LA SENTENZA – LA CONDANNA DEL TRIBUNALE DI CAGLIARI -Il processo giunto al Tribunale di Cagliari si è concluso con una dura sentenza di condanna. Il Giudice, accertata la responsabilità penale dell’imputato per tutti i reati ascritti legati dal vincolo della continuazione, ha ritenuto come reato più grave quello previsto dagli articoli 600 ter, 609 bis e ter del codice penale per violenza sessuale aggravata e pedopornografia. Considerata la riduzione della pena prevista per il rito, l’uomo è stato condannato alla pena di 7 anni e 4 mesi di reclusione, oltre al pagamento di una multa di 24.000,00 euro. Il magistrato ha fissato in 90 giorni il termine per il deposito della motivazione della sentenza.
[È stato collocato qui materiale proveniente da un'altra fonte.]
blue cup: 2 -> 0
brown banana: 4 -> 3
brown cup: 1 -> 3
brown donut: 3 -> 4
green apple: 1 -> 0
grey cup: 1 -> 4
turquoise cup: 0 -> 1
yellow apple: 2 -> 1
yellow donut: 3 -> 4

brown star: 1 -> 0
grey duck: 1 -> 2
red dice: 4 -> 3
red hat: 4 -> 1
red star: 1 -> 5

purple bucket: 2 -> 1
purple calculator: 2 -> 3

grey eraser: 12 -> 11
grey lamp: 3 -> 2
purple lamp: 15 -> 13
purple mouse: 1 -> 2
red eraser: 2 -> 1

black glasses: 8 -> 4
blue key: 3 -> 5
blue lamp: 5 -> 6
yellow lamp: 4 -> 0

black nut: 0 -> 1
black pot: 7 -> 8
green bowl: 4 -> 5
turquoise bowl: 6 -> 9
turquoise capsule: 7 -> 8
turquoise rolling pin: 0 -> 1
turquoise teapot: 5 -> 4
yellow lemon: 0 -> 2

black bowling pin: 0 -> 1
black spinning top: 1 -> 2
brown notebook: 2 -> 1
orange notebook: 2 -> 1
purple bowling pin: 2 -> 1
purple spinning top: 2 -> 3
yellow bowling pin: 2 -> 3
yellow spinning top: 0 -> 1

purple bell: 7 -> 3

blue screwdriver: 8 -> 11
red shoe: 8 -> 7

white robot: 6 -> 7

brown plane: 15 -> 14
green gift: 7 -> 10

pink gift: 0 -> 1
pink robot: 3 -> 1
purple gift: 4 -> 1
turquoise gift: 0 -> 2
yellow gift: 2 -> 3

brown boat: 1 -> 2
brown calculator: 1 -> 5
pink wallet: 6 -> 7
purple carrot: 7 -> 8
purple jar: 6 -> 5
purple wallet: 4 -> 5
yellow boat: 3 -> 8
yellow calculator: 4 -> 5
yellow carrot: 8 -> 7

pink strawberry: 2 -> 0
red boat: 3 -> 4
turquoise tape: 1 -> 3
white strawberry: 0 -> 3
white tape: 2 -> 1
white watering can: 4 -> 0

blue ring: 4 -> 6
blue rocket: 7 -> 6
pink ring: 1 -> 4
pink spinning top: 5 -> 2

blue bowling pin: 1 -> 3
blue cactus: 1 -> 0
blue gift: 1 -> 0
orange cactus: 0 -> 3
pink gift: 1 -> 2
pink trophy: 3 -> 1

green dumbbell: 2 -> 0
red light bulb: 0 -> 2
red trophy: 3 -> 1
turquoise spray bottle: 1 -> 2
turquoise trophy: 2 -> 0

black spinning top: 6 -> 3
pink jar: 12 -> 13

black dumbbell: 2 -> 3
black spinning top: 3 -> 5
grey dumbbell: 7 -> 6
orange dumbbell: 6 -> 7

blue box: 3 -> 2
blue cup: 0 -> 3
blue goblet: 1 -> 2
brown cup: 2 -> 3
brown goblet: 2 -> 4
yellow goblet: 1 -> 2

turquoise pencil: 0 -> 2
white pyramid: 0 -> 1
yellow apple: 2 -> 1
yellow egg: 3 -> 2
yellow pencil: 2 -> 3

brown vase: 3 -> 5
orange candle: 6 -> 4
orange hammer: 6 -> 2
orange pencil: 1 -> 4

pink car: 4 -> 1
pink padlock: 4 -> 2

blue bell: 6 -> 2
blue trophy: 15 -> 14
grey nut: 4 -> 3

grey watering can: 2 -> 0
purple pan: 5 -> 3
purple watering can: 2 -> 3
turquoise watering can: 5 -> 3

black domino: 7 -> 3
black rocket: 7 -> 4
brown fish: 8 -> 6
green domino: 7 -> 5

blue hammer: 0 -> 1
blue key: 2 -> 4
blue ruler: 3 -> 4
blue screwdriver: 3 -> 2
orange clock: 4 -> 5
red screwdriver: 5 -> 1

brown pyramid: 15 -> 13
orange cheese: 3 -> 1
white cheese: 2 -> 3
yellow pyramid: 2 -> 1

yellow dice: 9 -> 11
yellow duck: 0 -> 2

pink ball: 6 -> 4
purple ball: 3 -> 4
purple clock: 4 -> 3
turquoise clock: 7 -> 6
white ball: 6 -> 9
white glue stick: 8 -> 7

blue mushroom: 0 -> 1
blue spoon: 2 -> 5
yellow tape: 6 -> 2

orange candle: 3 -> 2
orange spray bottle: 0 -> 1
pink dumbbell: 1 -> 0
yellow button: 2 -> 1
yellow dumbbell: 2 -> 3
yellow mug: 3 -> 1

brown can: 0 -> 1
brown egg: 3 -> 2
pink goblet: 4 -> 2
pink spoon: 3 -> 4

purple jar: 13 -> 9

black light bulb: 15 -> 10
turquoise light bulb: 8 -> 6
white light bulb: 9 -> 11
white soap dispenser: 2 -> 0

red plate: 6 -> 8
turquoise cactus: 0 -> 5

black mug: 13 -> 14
LE SANZIONI – INTERDIZIONI RESTRITTIVE E TUTELA DEI MINORI – Oltre alla pesante pena detentiva, il verdetto stabilisce severe misure accessorie a tutela della collettività e dei soggetti deboli per impedire futuri contatti con i minori. L’uomo è stato dichiarato interdetto in perpetuo dai pubblici uffici e legalmente interdetto per l’intera durata della pena. La sentenza dispone inoltre l’interdizione perpetua da qualsiasi ufficio attinente alla tutela, alla curatela e all’amministrazione di sostegno, nonché l’interdizione perpetua da qualunque incarico nelle scuole di ogni ordine e grado, e da uffici o servizi in strutture pubbliche o private frequentate abitualmente da minori. A questo pacchetto di sanzioni si aggiunge il divieto assoluto di avvicinarsi a luoghi frequentati da minori per la durata di 2 anni successivi all’espiazione della pena in carcere.